• _Task instructions_
Output as a Markdown table the lines running from the start of the records through the line containing "пресс-служба регионального правительства", with both ends included, using the columns No. and Text for the row number and the line. Leave out any blank lines.

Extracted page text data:

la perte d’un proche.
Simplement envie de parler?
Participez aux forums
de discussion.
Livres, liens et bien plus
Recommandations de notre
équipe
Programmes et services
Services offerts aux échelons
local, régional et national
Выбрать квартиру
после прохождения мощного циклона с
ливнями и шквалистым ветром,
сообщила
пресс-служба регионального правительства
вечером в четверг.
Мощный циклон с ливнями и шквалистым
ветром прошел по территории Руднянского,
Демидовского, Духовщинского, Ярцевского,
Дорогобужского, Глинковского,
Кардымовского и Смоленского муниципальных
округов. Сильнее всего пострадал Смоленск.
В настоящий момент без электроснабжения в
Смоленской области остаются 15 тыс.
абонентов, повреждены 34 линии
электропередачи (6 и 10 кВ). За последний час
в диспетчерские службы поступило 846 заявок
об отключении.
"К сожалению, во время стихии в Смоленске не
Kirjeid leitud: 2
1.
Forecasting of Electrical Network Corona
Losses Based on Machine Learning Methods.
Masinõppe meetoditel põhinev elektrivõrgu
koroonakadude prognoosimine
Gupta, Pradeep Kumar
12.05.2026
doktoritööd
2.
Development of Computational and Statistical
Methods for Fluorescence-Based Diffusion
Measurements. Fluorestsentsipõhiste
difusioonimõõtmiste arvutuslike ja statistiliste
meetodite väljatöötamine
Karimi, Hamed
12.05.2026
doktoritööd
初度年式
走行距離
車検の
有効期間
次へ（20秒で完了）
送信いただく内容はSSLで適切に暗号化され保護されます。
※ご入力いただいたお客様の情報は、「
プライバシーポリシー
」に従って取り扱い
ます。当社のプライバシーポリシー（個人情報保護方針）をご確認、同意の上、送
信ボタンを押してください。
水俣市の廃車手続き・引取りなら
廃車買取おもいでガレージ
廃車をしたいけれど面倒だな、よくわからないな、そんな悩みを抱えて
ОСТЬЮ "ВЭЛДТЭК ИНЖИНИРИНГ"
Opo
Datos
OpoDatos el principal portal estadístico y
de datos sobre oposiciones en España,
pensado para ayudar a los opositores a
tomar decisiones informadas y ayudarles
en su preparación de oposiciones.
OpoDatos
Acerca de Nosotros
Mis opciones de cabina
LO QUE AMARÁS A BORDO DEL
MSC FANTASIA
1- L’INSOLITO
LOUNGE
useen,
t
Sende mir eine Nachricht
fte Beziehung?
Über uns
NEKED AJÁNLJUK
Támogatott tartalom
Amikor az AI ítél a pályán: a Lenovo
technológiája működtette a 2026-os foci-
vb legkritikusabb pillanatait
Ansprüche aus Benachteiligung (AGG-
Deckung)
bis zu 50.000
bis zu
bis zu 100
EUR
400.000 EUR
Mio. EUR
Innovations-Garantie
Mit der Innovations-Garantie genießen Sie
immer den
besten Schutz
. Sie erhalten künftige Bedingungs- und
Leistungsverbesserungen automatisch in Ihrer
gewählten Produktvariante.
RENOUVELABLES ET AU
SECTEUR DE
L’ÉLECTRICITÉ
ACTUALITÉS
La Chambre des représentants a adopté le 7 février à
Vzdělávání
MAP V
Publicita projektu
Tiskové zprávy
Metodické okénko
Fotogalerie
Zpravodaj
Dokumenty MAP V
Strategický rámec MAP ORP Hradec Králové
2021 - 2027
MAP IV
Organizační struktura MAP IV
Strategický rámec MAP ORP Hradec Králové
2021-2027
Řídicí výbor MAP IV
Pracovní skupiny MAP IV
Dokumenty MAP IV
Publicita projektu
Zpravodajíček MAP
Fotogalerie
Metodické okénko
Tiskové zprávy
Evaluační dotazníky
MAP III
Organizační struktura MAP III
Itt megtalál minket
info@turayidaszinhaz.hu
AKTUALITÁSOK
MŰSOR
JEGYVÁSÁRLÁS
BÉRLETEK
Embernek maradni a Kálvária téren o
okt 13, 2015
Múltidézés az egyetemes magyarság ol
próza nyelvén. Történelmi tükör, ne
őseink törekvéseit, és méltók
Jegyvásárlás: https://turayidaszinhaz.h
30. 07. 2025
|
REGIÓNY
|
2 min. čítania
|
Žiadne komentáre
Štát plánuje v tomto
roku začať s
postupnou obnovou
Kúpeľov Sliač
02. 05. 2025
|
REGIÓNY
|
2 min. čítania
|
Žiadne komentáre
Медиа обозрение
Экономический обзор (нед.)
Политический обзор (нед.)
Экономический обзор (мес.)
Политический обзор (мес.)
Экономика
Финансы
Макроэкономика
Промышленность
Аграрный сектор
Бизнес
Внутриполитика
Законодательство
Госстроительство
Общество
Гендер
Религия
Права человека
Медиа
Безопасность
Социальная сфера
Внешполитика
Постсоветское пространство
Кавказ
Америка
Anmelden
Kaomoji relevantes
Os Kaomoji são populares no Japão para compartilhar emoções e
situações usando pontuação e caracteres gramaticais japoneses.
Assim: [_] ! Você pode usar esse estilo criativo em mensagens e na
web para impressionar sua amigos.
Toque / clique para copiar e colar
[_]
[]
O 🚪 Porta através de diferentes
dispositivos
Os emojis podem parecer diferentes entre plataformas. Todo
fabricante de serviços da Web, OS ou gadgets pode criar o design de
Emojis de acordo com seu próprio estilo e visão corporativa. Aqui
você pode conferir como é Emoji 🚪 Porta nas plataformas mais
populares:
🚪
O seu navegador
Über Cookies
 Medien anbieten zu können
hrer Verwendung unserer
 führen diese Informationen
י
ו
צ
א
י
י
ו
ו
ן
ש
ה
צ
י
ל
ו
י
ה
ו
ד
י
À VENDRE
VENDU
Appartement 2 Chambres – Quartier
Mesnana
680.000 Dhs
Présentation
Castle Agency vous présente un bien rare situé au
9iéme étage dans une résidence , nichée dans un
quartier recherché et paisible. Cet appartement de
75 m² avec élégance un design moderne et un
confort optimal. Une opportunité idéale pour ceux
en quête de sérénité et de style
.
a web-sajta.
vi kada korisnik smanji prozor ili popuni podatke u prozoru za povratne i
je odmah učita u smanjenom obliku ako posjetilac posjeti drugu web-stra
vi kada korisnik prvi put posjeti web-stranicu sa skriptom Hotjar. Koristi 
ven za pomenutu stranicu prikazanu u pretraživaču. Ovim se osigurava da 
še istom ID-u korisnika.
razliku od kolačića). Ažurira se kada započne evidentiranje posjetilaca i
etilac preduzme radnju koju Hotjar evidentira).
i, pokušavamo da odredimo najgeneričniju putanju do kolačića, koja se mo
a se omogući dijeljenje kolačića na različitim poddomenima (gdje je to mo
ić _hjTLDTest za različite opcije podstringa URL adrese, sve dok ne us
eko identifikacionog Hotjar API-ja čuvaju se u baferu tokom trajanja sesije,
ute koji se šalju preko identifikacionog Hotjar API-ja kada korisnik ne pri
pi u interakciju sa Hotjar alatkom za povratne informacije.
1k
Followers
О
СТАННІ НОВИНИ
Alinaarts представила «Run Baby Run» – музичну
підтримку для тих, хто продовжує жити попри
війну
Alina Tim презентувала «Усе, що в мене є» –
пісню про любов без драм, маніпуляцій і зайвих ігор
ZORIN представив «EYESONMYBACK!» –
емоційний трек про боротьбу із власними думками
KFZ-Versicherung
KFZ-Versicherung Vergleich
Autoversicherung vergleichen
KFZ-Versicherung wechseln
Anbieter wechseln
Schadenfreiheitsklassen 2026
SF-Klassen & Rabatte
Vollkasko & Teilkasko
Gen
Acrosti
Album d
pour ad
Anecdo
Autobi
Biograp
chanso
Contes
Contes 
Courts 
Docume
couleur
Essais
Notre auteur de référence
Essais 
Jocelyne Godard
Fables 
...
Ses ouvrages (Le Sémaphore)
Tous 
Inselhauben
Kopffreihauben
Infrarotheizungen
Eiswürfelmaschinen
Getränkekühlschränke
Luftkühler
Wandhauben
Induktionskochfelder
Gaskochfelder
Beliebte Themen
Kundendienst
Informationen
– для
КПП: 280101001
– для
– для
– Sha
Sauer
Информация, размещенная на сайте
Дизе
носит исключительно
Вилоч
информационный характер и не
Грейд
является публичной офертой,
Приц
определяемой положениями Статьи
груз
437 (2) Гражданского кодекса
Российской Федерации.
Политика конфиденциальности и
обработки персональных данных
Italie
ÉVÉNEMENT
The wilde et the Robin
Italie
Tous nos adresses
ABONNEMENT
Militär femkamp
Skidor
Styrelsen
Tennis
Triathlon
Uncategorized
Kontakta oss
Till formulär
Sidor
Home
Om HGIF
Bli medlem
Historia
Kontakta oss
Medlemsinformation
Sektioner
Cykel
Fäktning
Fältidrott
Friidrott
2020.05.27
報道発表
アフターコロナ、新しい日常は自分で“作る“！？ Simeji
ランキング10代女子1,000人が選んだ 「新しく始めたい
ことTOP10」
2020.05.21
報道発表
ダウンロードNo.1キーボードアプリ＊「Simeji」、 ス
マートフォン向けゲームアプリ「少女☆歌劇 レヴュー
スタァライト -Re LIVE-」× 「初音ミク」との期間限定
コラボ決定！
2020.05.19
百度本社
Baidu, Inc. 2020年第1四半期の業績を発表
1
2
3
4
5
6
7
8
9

• _Your solution_
| No. | Text |
|---|---|
| 1 | la perte d’un proche. |
| 2 | Simplement envie de parler? |
| 3 | Participez aux forums |
| 4 | de discussion. |
| 5 | Livres, liens et bien plus |
| 6 | Recommandations de notre |
| 7 | équipe |
| 8 | Programmes et services |
| 9 | Services offerts aux échelons |
| 10 | local, régional et national |
| 11 | Выбрать квартиру |
| 12 | после прохождения мощного циклона с |
| 13 | ливнями и шквалистым ветром, |
| 14 | сообщила |
| 15 | пресс-служба регионального правительства |